Consegna:
Quali sono i titoli dei due gialli di Margherita Oggero citati nel documento di partenza?
───── Documento di partenza ─────
Una razza in via d’estinzione: di queste professoresse (o profie per dirla alla torinese) non ne esistono davvero più. Di quelle che fiutano l’odore d’infelicità degli studenti, che interrompono una lezione sugli Inni sacri per raccontare i fatti propri, che rinunciano alla retorica di prof. da liceo per avvicinarsi al gergo quotidiano. Di quelle che - quando hai un problema - non ti squadrano pensando che hai bisogno dello psicologo o di una ripetizione sul Manzoni ma capiscono che hai bisogno di un consiglio. Fortuna che una profia di questo tipo la si trova ancora nei libri, o meglio nei libri di Margherita Oggero, ex professoressa (e si vede), autrice di due gialli frizzanti e quasi “anti-scolastici”: “La collega tatuata” (2002) e “Una piccola bestia ferita” (2003).
───── Contenuto del dataset ─────
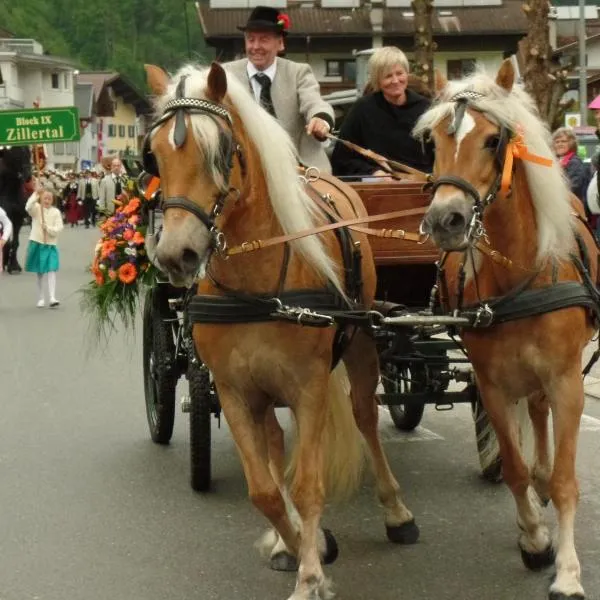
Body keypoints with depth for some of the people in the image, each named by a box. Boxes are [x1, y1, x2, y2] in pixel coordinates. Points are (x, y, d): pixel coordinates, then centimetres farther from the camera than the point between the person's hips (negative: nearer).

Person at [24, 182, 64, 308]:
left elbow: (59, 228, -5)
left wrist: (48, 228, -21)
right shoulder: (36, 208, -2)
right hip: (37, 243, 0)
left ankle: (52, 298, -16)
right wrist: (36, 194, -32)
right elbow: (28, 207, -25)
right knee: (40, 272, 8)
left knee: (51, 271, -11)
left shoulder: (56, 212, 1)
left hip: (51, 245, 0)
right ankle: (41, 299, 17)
─────
───── Contenuto del dataset ─────
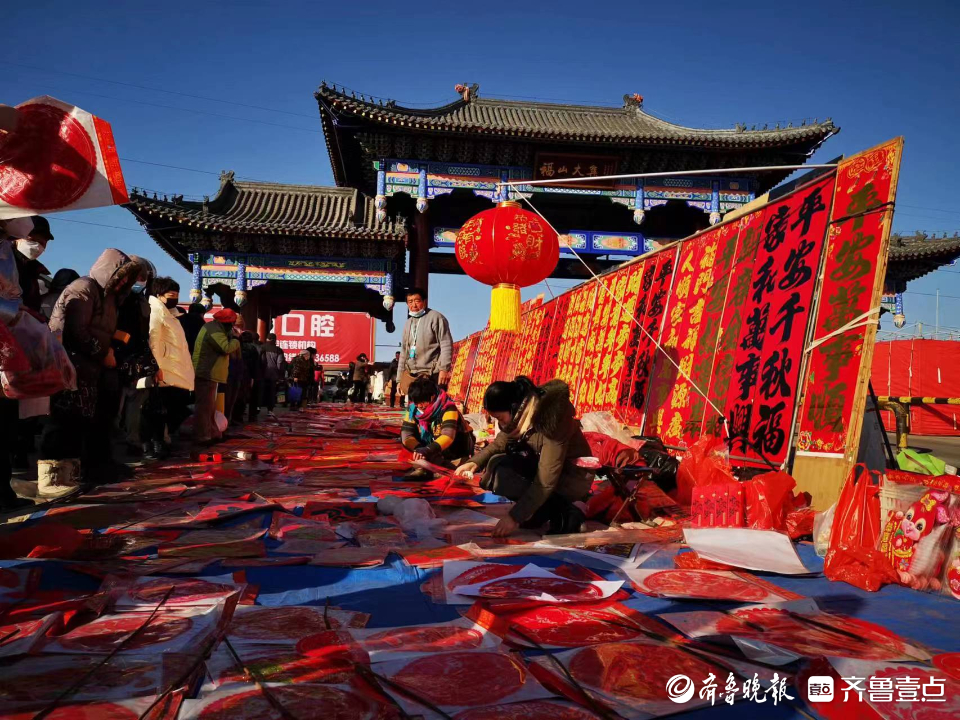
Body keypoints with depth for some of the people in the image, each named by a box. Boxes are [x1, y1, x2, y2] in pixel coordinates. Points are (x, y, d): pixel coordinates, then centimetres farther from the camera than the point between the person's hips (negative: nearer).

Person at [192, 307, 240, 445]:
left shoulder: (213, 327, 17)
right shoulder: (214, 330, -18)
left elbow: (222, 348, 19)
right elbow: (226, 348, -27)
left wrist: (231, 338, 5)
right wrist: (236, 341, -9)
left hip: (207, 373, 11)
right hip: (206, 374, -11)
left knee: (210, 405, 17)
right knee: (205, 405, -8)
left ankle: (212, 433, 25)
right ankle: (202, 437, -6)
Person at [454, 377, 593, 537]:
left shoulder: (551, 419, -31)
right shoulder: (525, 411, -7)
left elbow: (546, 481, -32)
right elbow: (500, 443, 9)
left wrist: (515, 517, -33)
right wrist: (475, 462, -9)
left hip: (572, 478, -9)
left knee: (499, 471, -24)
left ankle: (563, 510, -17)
─────
───── Contenuto del dataset ─────
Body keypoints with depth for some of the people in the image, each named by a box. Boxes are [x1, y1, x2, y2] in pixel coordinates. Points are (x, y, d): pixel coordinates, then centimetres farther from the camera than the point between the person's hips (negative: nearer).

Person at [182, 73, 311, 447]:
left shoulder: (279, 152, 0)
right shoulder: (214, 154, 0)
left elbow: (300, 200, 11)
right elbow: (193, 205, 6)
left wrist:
─────
Esercizio svolto:
"La collega tatuata" (2002) e "Una piccola bestia ferita" (2003).